| WHAT TO WORK ON |
Starting with the line with "genus: Graphocephala" and going on through the line with "genus: Arenaria", write out those listing lines again with "common name" swapped for "vernacular name" wherever it occurs. Keep everything else the same, and return only those lines.

(Records taken from a collection)
■ ■ ■ ■ ■ ■ ■
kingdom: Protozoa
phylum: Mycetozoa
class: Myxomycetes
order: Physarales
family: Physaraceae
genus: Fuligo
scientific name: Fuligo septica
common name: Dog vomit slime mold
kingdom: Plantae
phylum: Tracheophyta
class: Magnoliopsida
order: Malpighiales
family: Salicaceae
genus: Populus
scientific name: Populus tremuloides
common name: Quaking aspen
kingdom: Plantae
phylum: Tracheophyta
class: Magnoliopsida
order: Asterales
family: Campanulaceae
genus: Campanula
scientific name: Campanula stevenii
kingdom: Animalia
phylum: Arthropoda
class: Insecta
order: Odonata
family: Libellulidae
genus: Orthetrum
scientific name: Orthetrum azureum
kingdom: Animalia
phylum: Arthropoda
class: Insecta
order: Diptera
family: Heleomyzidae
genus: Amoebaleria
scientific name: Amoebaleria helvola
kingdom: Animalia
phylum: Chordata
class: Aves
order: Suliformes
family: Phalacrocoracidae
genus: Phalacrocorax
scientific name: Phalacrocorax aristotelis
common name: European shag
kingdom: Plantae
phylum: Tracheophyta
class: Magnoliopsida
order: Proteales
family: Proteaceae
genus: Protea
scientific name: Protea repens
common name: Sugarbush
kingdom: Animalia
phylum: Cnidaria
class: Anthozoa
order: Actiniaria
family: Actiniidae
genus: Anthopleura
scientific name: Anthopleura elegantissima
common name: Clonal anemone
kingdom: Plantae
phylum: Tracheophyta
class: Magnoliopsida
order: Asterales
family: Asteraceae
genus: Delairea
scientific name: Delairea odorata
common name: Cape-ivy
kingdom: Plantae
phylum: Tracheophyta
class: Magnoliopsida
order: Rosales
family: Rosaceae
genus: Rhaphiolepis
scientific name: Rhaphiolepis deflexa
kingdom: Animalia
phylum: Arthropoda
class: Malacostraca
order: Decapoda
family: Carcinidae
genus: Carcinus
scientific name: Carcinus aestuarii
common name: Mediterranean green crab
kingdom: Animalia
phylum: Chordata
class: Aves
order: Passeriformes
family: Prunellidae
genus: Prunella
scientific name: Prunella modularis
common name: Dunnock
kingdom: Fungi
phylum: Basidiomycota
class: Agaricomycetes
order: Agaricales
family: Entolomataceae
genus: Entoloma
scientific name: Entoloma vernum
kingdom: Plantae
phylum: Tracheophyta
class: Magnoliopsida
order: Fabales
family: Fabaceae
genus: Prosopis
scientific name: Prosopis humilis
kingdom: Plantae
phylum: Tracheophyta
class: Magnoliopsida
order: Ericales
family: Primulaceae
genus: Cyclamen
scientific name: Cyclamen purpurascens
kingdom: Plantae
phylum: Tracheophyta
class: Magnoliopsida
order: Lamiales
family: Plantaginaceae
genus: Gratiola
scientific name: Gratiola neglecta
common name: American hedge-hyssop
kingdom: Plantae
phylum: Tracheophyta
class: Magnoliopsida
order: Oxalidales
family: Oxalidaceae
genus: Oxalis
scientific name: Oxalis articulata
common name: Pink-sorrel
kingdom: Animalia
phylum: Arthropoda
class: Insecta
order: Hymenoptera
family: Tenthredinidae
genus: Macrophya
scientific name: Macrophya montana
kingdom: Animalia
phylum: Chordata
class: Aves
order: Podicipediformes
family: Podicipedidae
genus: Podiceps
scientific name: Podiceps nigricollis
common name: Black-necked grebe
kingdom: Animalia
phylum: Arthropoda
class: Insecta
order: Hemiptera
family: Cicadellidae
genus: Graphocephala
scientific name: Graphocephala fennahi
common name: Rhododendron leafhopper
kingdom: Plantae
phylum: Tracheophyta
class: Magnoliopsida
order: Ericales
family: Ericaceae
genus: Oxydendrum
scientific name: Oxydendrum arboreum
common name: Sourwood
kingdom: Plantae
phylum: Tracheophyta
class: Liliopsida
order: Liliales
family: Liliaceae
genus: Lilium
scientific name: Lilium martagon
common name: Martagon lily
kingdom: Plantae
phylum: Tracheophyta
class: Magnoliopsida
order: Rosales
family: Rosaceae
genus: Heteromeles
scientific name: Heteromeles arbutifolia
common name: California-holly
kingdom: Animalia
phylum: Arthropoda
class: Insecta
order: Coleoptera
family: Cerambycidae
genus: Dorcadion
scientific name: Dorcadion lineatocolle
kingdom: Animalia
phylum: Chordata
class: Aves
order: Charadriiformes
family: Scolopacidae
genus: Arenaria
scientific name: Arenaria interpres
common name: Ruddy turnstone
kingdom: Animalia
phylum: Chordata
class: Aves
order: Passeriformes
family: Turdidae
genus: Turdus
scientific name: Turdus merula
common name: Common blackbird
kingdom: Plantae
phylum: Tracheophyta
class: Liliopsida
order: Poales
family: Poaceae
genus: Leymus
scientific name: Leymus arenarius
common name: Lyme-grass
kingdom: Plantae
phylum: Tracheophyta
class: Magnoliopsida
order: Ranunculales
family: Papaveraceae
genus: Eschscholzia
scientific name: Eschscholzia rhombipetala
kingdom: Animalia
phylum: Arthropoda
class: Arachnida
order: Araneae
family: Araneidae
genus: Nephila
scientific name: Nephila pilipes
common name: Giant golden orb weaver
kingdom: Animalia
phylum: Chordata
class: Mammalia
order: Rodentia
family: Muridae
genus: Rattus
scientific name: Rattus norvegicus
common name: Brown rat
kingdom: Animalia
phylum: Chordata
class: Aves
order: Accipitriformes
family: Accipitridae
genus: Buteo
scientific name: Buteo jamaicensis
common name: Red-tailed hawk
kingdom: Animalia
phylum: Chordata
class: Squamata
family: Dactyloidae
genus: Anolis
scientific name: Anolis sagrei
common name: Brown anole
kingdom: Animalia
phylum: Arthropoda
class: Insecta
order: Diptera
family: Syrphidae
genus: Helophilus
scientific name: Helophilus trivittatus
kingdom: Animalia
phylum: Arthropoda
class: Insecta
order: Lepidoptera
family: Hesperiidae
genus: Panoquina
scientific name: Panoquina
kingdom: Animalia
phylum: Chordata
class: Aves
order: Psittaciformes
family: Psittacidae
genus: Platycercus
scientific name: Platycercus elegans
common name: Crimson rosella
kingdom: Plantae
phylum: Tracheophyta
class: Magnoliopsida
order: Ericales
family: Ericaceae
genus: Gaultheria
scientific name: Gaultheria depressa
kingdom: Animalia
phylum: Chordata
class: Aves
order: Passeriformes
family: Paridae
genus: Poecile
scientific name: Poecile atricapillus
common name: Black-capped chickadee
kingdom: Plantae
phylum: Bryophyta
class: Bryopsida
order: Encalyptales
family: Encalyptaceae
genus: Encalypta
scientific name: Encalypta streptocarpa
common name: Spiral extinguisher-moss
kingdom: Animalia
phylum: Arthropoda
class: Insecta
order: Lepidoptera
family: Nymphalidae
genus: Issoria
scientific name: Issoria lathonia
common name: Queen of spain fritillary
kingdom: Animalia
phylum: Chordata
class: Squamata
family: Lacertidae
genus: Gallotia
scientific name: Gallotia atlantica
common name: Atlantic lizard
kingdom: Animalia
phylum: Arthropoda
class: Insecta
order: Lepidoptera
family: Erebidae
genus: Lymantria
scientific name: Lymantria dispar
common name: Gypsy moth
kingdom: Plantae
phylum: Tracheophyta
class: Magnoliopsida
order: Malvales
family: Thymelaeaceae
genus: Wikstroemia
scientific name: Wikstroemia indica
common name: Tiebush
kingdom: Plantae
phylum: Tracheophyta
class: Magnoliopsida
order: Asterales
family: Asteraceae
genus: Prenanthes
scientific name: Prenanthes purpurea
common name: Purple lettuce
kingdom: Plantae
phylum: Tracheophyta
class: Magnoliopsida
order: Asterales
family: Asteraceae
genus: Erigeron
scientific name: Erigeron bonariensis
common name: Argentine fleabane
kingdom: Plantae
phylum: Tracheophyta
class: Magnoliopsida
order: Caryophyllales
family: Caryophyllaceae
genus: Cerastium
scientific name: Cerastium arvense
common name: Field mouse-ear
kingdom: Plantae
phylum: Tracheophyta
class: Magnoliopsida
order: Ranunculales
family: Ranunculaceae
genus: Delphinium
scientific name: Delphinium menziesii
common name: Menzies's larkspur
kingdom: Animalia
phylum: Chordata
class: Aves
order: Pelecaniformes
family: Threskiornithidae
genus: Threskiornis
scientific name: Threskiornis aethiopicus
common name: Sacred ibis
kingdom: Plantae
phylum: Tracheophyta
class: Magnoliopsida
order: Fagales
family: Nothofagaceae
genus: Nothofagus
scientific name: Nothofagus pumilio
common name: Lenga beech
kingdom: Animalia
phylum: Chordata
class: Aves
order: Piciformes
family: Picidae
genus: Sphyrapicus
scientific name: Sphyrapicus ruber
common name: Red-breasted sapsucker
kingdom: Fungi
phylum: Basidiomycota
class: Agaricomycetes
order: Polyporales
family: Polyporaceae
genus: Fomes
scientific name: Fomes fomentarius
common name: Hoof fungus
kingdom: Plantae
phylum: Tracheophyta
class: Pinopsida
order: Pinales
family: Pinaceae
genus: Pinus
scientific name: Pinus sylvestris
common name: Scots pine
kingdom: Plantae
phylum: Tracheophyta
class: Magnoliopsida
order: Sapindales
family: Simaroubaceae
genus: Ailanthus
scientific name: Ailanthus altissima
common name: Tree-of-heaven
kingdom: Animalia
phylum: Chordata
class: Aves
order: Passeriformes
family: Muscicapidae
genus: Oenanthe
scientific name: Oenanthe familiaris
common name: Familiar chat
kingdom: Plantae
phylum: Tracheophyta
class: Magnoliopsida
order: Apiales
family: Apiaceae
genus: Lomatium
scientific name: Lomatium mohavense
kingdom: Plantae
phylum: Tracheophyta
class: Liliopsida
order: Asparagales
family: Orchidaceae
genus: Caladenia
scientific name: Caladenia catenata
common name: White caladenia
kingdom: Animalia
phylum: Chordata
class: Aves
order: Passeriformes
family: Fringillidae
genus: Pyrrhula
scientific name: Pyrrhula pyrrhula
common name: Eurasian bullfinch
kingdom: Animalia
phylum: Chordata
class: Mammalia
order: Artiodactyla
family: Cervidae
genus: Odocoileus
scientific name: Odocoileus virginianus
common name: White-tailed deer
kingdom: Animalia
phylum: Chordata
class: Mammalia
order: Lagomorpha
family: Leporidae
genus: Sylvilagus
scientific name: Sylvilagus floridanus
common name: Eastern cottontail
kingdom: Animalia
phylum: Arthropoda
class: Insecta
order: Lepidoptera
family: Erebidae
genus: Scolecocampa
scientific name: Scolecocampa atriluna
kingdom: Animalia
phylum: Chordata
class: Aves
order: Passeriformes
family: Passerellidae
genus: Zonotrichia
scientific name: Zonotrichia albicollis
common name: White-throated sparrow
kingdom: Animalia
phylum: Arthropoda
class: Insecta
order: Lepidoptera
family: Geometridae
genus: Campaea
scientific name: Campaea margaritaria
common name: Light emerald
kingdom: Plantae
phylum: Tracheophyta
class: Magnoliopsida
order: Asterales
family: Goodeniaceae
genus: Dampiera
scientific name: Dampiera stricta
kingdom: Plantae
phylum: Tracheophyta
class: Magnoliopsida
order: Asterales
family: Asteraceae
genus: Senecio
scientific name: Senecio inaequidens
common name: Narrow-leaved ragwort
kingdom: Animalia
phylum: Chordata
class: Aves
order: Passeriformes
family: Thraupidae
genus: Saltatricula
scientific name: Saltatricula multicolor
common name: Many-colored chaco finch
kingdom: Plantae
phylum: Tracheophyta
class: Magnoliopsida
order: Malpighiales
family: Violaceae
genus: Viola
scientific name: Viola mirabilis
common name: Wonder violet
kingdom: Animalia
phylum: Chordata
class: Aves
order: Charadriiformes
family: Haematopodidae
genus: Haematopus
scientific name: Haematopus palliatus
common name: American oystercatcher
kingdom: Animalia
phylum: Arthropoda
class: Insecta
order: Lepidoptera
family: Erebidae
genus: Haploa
■ ■ ■ ■ ■ ■ ■
| RESPONSE BELOW |
genus: Graphocephala
scientific name: Graphocephala fennahi
vernacular name: Rhododendron leafhopper
kingdom: Plantae
phylum: Tracheophyta
class: Magnoliopsida
order: Ericales
family: Ericaceae
genus: Oxydendrum
scientific name: Oxydendrum arboreum
vernacular name: Sourwood
kingdom: Plantae
phylum: Tracheophyta
class: Liliopsida
order: Liliales
family: Liliaceae
genus: Lilium
scientific name: Lilium martagon
vernacular name: Martagon lily
kingdom: Plantae
phylum: Tracheophyta
class: Magnoliopsida
order: Rosales
family: Rosaceae
genus: Heteromeles
scientific name: Heteromeles arbutifolia
vernacular name: California-holly
kingdom: Animalia
phylum: Arthropoda
class: Insecta
order: Coleoptera
family: Cerambycidae
genus: Dorcadion
scientific name: Dorcadion lineatocolle
kingdom: Animalia
phylum: Chordata
class: Aves
order: Charadriiformes
family: Scolopacidae
genus: Arenaria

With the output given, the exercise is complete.